Rewrite the lines from the one containing "### End-to-End Workflows" to the one containing "- ✅ Easy integration", both included, as a numbered list with the blank lines removed.

┌────────

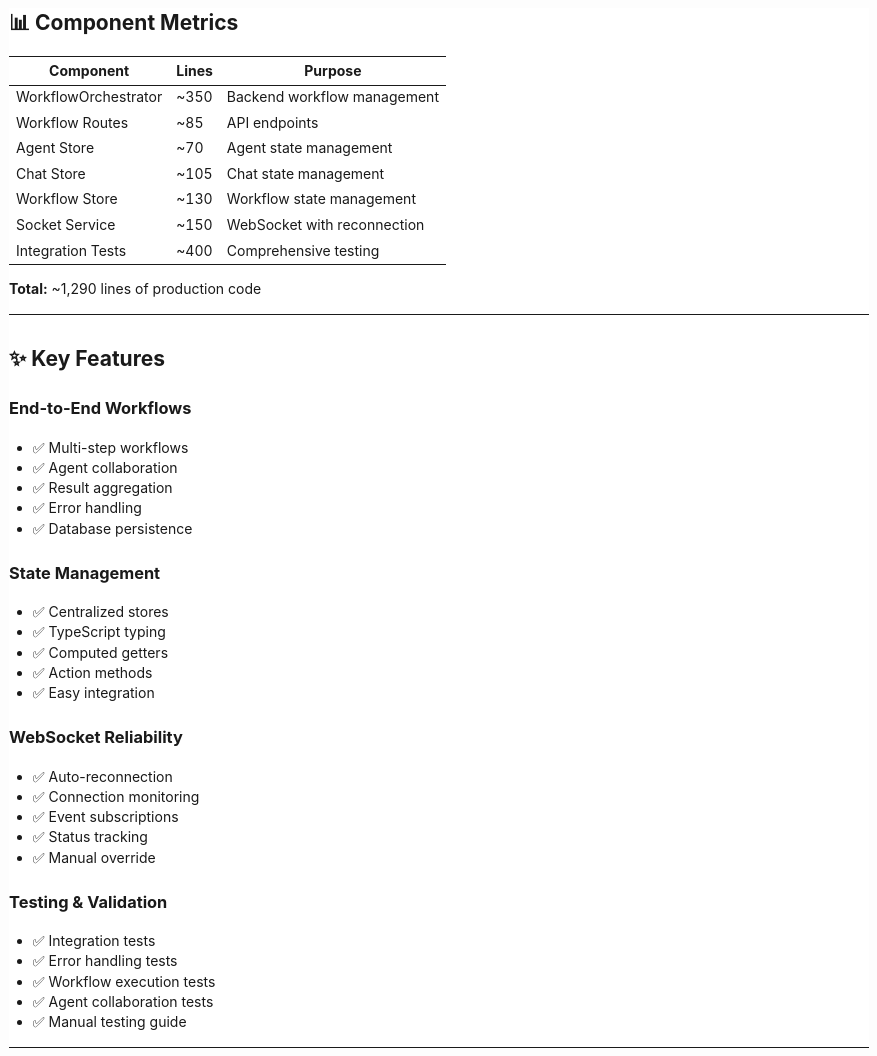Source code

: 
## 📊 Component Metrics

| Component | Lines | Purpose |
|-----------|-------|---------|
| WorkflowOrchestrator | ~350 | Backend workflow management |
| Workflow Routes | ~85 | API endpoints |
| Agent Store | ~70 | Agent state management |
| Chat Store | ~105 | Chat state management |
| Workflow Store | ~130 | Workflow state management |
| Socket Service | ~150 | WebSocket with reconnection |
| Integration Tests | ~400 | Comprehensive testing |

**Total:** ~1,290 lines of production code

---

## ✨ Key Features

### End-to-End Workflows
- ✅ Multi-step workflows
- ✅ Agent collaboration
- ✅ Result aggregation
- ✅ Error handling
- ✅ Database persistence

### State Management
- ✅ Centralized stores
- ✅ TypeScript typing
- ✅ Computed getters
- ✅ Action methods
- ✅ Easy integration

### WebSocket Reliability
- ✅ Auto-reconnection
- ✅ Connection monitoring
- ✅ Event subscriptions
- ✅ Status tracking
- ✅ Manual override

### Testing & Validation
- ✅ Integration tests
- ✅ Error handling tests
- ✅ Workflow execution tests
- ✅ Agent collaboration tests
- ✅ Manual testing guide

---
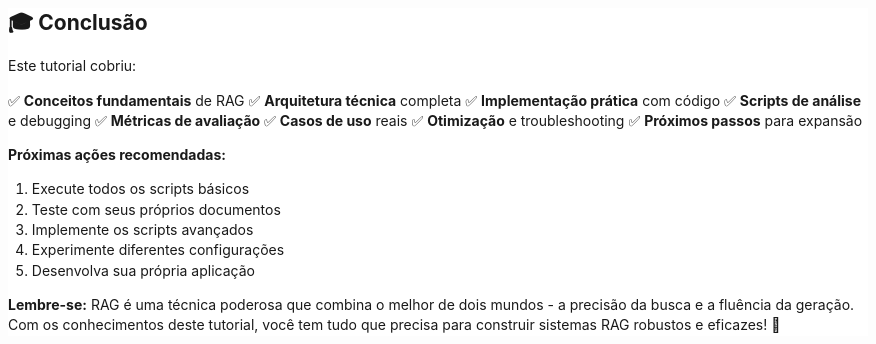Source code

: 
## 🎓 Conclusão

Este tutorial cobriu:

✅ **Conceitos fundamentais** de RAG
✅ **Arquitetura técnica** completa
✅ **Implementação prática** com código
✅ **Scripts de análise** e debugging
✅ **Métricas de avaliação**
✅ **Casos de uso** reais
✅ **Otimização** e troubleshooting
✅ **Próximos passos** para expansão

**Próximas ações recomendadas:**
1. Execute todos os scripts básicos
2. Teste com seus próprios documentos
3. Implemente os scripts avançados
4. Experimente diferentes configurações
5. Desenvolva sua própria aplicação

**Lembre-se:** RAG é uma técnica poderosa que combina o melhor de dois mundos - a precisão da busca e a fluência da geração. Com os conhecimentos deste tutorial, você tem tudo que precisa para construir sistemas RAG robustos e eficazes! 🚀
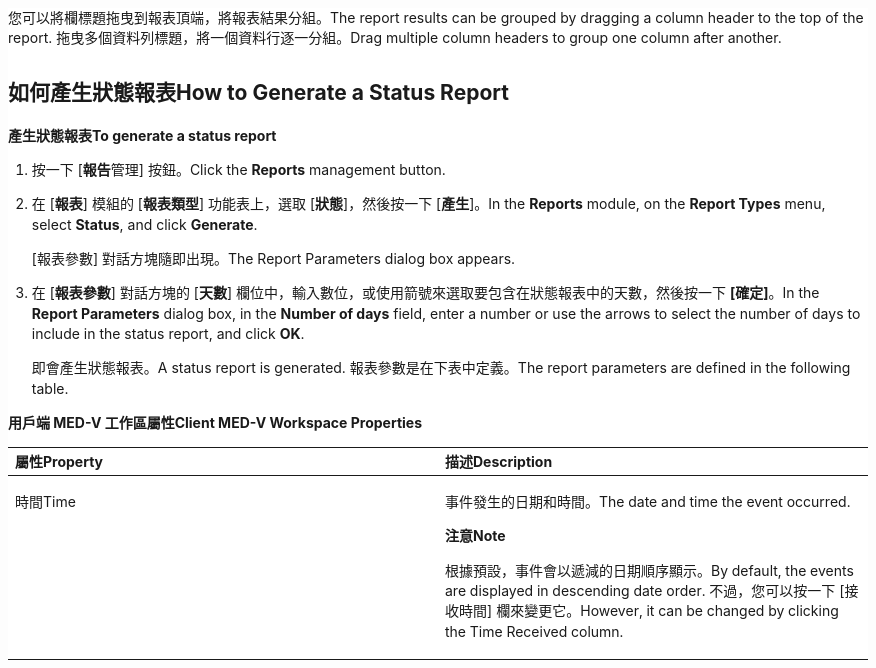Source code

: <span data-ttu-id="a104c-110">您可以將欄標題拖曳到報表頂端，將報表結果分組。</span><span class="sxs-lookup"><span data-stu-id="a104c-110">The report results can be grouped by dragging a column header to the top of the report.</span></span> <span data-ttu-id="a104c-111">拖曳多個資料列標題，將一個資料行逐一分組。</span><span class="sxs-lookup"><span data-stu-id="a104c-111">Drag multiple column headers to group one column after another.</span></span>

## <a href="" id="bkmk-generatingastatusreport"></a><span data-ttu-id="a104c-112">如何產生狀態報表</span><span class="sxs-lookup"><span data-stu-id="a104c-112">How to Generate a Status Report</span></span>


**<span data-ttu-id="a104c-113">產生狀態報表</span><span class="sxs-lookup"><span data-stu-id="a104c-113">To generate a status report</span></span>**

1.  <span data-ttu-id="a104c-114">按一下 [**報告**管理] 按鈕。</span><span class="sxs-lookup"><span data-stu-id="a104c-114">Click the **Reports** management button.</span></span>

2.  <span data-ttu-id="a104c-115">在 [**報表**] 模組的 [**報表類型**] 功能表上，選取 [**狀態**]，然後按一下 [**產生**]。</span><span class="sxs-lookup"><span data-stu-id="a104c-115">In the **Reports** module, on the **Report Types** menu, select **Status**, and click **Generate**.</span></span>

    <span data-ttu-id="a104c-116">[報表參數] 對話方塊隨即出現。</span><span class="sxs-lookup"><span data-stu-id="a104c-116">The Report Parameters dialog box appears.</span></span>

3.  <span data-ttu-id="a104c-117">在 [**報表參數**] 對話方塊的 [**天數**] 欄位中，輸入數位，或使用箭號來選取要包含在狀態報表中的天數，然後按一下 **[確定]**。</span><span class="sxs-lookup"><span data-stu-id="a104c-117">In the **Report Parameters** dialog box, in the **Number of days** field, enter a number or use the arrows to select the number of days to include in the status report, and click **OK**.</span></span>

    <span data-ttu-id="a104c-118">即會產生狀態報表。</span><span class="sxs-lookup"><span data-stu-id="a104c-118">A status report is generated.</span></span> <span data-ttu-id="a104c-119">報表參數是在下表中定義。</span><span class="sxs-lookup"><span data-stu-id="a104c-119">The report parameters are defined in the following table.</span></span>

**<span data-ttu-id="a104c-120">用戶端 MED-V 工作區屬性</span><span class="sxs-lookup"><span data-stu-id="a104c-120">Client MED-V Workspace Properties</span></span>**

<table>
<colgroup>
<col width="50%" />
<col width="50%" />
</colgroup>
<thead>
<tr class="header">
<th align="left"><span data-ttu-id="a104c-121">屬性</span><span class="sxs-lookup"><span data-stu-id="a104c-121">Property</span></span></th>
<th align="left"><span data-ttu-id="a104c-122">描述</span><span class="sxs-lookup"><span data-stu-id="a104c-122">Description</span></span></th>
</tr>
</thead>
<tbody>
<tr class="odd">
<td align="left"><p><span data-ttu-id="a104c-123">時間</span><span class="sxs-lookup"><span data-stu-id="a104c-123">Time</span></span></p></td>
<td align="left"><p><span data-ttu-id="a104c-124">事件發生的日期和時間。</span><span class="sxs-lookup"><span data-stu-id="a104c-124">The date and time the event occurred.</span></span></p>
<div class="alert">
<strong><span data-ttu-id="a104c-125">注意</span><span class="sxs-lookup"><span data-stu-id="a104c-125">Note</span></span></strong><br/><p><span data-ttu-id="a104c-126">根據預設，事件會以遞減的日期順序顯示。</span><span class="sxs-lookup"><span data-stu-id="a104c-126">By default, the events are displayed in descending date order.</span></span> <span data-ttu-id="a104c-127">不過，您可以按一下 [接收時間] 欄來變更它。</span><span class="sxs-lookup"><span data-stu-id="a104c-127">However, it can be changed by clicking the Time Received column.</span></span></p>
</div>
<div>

└────────

■ **Answer space**
1. ### End-to-End Workflows
2. - ✅ Multi-step workflows
3. - ✅ Agent collaboration
4. - ✅ Result aggregation
5. - ✅ Error handling
6. - ✅ Database persistence
7. ### State Management
8. - ✅ Centralized stores
9. - ✅ TypeScript typing
10. - ✅ Computed getters
11. - ✅ Action methods
12. - ✅ Easy integration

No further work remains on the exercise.